BRINGING UP THE NEXT GENERATION
Del Calvo said the team sticks together because the more senior lawyers share work and credit with junior lawyers. He remembers Kaile taking a lead role as a fourth year in a $2.2 billion secondary offering for Network Solutions. Tied up with four other IPOs, Kaile turned to del Calvo when she couldn’t make it to a key meeting. “I remember letting them know that I would attend in Davina’s place, charge them her rates for meetings she would have attended independently, and you know what their response was? ‘I guess that will have to do,’” del Calvo said.
“To retain people like that you really have to give them the opportunity to shine—if you can do that your service is so much better,” he said.
Del Calvo said his practice is “very distributed,” leaving room for partners to develop and tend to their own clients.
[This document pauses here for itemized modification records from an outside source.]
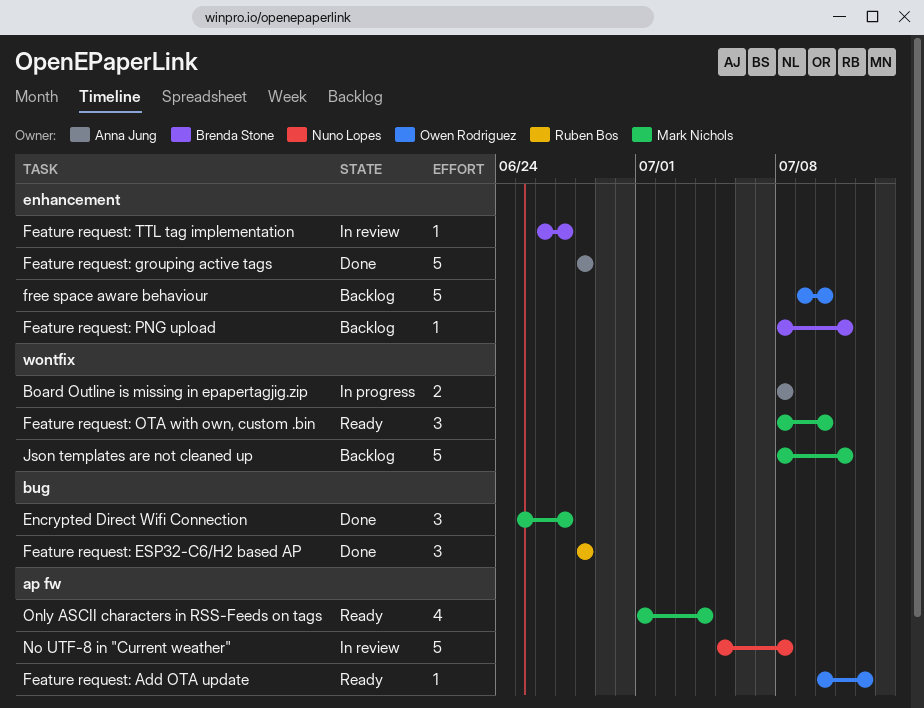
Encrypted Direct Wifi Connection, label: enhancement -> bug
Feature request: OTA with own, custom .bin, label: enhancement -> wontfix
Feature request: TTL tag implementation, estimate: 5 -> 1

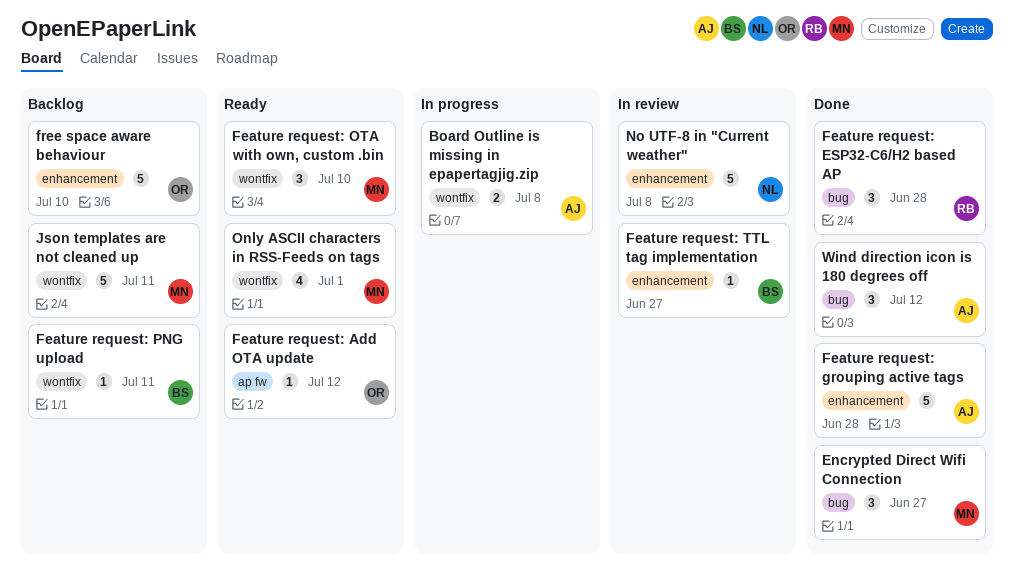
Feature request: PNG upload, label: enhancement -> wontfix
No UTF-8 in "Current weather", label: ap fw -> enhancement
Only ASCII characters in RSS-Feeds on tags, label: ap fw -> wontfix
Only ASCII characters in RSS-Feeds on tags, due: Jul 4 -> Jul 1
Wind direction icon is 180 degrees off: none -> present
Leopold Tilley’s practice differs slightly from del Calvo’s in that she tends to focus more on venture-fund formation and private-equity work, Leopold Tilley said. She has introduced Notify Technology, which Pillsbury advised on its sale to Globo at the end of last year, and BlueStack Systems, which she represented in its venture financing, to the firm. And she advised Mission West Properties on its $1.3 billion sale to DivcoWest and TPG Real Estate, as well as Apigee Corp. on its acquisition of data analytics company InsightsOne Inc. last December.
Del Calvo “lets people take as much responsibility as they’re interested in taking,” she said.
“I honestly think we’re one of the top corporate firms in the U.S.,” del Calvo says. There was a time, del Calvo concedes, when Pillsbury had the reputation as a white-shoe firm, but things have changed, at least for the Valley office.
“It’s really been 30 years since that was actually true, and at some point perception has to match reality,” he said.